For the 26th time in 30 years, the UN General Assembly last week approved a resolution condemning Iran’s conduct on human rights as unacceptable.
The vote was 83-35 with 68 countries abstaining. The tally opposed to Iran was slightly lower than in 2011, the worst year for Iran when the vote was 89-30 with 64 abstentions.
The advent of President Rohani does not seem to have had much impact on the vote. Only three fewer countries voted against Iran this year as in the final vote taken when Mahmud Ahmadi-nejad was president.
As the accompanying table and chart show, 2011 was the crucial year. The countries voting to condemn Iran had been running in the 60s and 70s for many years but jumped to 89 in 2011 and have stayed in the 80s for four years straight now.

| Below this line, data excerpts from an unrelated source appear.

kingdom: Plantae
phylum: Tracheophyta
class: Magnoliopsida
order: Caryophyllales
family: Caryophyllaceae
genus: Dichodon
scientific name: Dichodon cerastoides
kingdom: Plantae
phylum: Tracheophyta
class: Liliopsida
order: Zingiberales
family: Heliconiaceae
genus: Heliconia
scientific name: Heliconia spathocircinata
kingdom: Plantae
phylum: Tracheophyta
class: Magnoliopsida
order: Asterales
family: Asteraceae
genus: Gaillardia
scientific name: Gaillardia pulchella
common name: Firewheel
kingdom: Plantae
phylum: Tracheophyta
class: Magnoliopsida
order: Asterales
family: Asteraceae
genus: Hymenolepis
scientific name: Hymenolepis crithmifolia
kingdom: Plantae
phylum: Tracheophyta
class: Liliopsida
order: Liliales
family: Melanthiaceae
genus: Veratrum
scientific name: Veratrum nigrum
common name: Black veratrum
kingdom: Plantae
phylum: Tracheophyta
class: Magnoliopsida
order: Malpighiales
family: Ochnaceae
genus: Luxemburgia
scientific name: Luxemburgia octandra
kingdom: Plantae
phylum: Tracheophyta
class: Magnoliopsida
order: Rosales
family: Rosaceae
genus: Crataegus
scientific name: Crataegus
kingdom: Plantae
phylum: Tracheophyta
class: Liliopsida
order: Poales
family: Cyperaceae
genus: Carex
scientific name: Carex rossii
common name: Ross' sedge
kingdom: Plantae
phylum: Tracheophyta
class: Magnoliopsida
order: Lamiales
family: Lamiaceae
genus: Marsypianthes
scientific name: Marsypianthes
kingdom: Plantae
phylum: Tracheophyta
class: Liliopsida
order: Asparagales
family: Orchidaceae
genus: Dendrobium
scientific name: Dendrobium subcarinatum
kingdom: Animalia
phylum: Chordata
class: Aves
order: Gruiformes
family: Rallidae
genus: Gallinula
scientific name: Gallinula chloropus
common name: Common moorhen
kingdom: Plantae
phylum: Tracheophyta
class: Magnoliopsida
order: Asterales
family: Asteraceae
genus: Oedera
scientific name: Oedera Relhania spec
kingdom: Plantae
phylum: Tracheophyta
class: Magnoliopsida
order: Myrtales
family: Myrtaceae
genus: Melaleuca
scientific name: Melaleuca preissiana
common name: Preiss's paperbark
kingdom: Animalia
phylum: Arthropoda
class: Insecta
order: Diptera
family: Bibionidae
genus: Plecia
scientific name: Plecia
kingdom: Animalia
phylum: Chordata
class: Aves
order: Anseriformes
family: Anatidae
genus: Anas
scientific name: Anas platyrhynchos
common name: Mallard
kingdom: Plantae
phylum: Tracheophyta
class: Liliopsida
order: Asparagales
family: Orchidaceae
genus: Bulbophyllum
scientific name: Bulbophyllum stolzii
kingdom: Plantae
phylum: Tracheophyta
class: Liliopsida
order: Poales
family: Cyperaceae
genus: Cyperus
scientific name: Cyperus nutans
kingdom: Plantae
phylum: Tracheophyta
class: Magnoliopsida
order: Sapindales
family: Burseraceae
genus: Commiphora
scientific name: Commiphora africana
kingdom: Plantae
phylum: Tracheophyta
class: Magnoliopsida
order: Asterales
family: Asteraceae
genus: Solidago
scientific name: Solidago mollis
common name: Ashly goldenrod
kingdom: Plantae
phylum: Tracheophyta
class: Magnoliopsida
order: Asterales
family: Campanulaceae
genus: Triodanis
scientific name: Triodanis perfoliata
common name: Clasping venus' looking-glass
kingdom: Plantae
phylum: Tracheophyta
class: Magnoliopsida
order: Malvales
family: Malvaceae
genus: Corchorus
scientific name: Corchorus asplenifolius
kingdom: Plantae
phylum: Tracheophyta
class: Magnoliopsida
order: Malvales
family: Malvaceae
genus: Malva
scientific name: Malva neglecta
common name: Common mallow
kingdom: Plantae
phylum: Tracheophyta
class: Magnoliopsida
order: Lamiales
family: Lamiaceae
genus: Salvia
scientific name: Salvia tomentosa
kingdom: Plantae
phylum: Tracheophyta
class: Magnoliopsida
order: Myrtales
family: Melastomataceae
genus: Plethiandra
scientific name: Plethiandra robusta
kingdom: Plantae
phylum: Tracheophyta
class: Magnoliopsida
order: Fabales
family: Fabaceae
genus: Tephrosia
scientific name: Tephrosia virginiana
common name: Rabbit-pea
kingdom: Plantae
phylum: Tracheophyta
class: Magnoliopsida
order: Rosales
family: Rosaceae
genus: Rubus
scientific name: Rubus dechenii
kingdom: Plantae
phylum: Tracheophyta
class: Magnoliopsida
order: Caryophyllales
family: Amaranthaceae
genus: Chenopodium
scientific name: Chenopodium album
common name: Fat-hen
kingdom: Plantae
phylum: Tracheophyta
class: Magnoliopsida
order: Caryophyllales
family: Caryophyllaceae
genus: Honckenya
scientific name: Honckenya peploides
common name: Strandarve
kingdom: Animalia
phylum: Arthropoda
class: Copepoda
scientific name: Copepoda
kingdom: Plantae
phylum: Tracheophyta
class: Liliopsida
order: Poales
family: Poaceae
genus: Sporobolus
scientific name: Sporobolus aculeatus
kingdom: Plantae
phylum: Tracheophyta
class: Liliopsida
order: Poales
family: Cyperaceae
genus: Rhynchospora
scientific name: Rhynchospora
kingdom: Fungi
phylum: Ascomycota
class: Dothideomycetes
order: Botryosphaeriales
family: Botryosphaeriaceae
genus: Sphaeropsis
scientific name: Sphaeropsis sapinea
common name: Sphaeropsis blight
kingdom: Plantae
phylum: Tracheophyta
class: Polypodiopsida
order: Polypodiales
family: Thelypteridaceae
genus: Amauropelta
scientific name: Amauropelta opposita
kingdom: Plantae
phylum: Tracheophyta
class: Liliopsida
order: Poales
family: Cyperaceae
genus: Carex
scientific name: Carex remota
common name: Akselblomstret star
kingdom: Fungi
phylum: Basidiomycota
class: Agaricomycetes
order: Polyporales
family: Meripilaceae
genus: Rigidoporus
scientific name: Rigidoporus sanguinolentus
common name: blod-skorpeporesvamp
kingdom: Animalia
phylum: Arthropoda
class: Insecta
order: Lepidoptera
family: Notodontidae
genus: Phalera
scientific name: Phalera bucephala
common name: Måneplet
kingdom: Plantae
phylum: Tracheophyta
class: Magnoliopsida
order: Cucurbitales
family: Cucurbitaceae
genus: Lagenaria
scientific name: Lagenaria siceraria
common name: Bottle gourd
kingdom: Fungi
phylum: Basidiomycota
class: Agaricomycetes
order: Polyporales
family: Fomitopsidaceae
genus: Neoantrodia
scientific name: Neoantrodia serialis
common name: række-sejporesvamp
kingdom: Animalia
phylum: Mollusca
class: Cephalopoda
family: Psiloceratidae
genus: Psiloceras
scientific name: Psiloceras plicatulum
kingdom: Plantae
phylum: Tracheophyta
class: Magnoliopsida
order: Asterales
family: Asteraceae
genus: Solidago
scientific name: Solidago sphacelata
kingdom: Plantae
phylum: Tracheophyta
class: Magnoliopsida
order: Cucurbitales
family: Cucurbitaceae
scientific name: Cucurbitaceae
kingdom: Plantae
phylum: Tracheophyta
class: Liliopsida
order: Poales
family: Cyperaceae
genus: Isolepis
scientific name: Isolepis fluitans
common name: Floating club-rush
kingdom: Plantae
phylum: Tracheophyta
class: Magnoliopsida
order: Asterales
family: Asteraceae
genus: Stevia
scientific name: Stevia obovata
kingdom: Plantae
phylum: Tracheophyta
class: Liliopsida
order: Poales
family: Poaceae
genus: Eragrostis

The number of countries voting with Iran, which reached 54 in 2003 and 2004, has been in the 30s for the last four years.
As is apparent in the chart, support for Iran rose through the 1990s, remained fairly steady in the first decade of the 21st Century and has now fallen off.
Iran was one of only three countries condemned for its human rights record this year by the General Assembly. The others were Syria and North Korea. The votes on the resolutions on those two countries were much more overwhelming, however. The resolution on North Korea passed 116-20 with 53 abstentions. It was also a much stronger resolution, asking the Security Council to refer North Korea to the International Criminal Court. The resolution on Syria passed 127-13 with 48 abstentions.
Iran rejected the resolution this year as it does every year. It accused “certain Western countries” of abusing the UN human rights mechanisms and called the resolution biased and unbalanced and based on unreliable sources.
The text was drafted by Canada, which has led the effort to condemn Iran every year since 2003. The text was based on the annual reports prepared by UN Secretary General Ban Ki-moon and the UN’s special rapporteur on human rights in Iran, Ahmed Shaheed of the Maldives.